Bei den von Deutschland gekauften Medikamenten handelt es sich ebenfalls um das Trump-Mittel REGN-COV2 von Regeneron sowie um „Bamlanivimab“ des US-Pharmakonzerns Eli Lilly, berichtet eine Sprecherin des Bundesgesundheitsministeriums (BMG) gegenüber dem ZDF. Letzteres ist auch ein Antikörper-Mittel bei dem aber nur ein Antikörper zum Einsatz kommt.

Erste Studien von Regeneron hatten bereits im Oktober vergangenen Jahres gezeigt, dass REGN-COV2 die Virusmenge reduzieren und Symptome lindern kann. Auch „Bamlanivimab“ konnte laut ZDF-Bericht bei einer Studie in US-amerikanischen Pflegeheimen Infektionsrisiko der Bewohner um 80 Prozent senken. 

Corona-Medikamente ab nächster Woche in Deutschland: Rechtsgrundlage fehlt noch

Das Problem ist derzeit: Die Arzneimittel haben laut Gesundheitsministerium noch keine Zulassung durch die Europäische Arzneimittelbehörde (Ema). Nach Angabe des Paul-Ehrlich-Instituts könnten sie aber „nach individueller Nutzen/Risiko-Einschätzung eingesetzt werden“, heißt es im ZDF-Bericht. Sie sollen dabei zunächst an Unikliniken ausgeliefert werden, so Gesundheitsminister Jens Spahn (40, CDU).

Bislang hieß es auch, dass Antikörpertherapien sehr teuer seien und es selbst in den USA Lieferschwierigkeiten gebe. Da überrascht es fast, dass Deutschland jetzt den Antikörper-Cocktail bekommen soll.

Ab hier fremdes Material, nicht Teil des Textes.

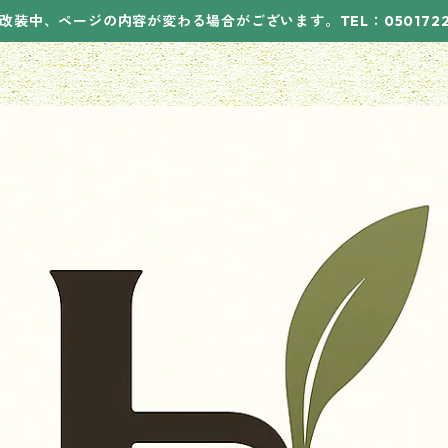
改装中、ページの内容が変わる場合がございます。TEL：05017221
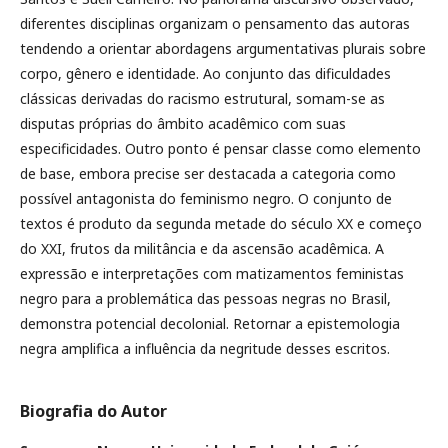
diferentes disciplinas organizam o pensamento das autoras
tendendo a orientar abordagens argumentativas plurais sobre
corpo, gênero e identidade. Ao conjunto das dificuldades
clássicas derivadas do racismo estrutural, somam-se as
disputas próprias do âmbito acadêmico com suas
especificidades. Outro ponto é pensar classe como elemento
de base, embora precise ser destacada a categoria como
possível antagonista do feminismo negro. O conjunto de
textos é produto da segunda metade do século XX e começo
do XXI, frutos da militância e da ascensão acadêmica. A
expressão e interpretações com matizamentos feministas
negro para a problemática das pessoas negras no Brasil,
demonstra potencial decolonial. Retornar a epistemologia
negra amplifica a influência da negritude desses escritos.
Biografia do Autor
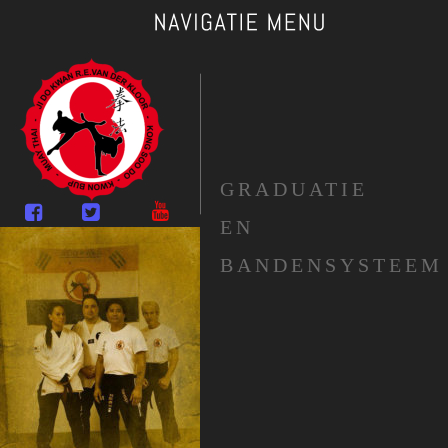
GRADUATIE 
EN
BANDENSYSTEEM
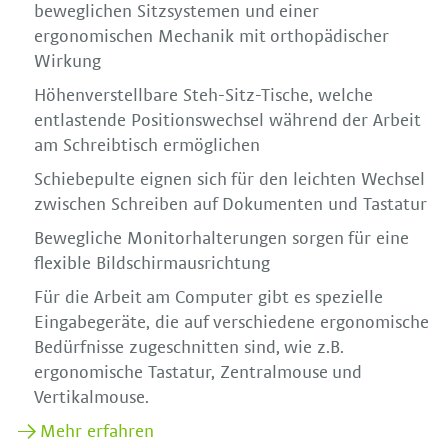
beweglichen Sitzsystemen und einer
ergonomischen Mechanik mit orthopädischer
Wirkung
Höhenverstellbare Steh-Sitz-Tische, welche
entlastende Positionswechsel während der Arbeit
am Schreibtisch ermöglichen
Schiebepulte eignen sich für den leichten Wechsel
zwischen Schreiben auf Dokumenten und Tastatur
Bewegliche Monitorhalterungen sorgen für eine
flexible Bildschirmausrichtung
Für die Arbeit am Computer gibt es spezielle
Eingabegeräte, die auf verschiedene ergonomische
Bedürfnisse zugeschnitten sind, wie z.B.
ergonomische Tastatur, Zentralmouse und
Vertikalmouse.
Mehr erfahren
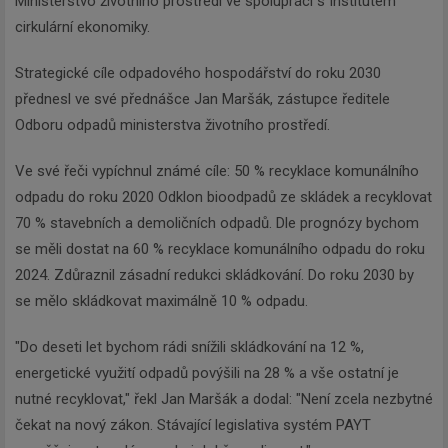
Ministerstvo životního prostředí ve spolupráci s Institutem
cirkulární ekonomiky.
Strategické cíle odpadového hospodářství do roku 2030
přednesl ve své přednášce Jan Maršák, zástupce ředitele
Odboru odpadů ministerstva životního prostředí.
Ve své řeči vypíchnul známé cíle: 50 % recyklace komunálního
odpadu do roku 2020 Odklon bioodpadů ze skládek a recyklovat
70 % stavebních a demoličních odpadů. Dle prognózy bychom
se měli dostat na 60 % recyklace komunálního odpadu do roku
2024. Zdůraznil zásadní redukci skládkování. Do roku 2030 by
se mělo skládkovat maximálně 10 % odpadu.
"Do deseti let bychom rádi snížili skládkování na 12 %,
energetické využití odpadů povýšili na 28 % a vše ostatní je
nutné recyklovat," řekl Jan Maršák a dodal: "Není zcela nezbytné
čekat na nový zákon. Stávající legislativa systém PAYT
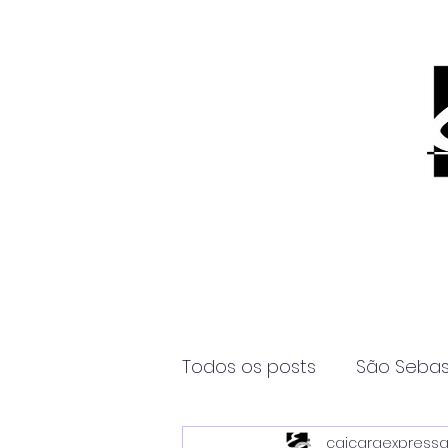
Todos os posts
São Sebas
caicaraexpress
Página2
Itanhaém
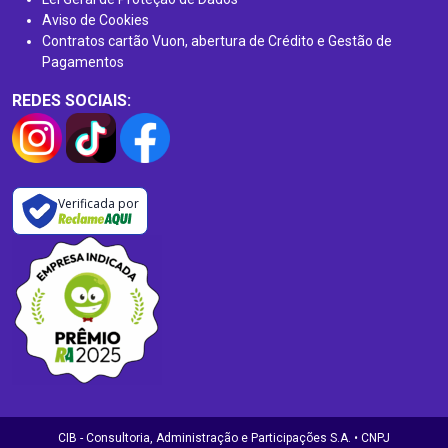
Aviso de Cookies
Contratos cartão Vuon, abertura de Crédito e Gestão de
Pagamentos
REDES SOCIAIS:
Verificada por
CIB - Consultoria, Administração e Participações S.A. • CNPJ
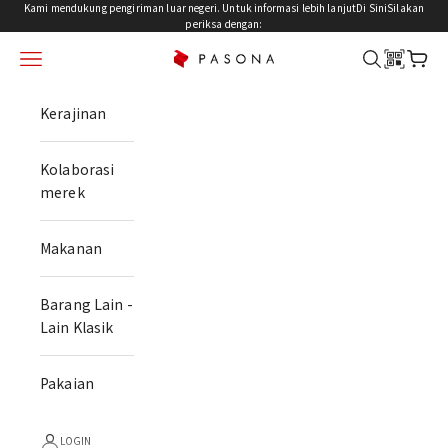
Lewati Konten
Kami mendukung pengiriman luar negeri. Untuk informasi lebih lanjut
Di Sini
Silakan
periksa dengan:
menu
mencari
keran
PASONA NATUREVERSE
Kerajinan
Kolaborasi
merek
Makanan
Barang Lain -
Lain Klasik
Pakaian
LOGIN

Bleibt also abzuwarten, wie schnell es eine Zulassung hierzulande geben wird – oder ob die Mittel vielleicht eine Notfallzulassung erhalten. Im August 2020 hatte Regeneron eine Kooperation mit Roche geschlossen. Langfristig ist geplant, dass Roche den Vertrieb des Trump-Mittels REGN-COV2 außerhalb der USA übernimmt, um die Produktion ausweiten zu können.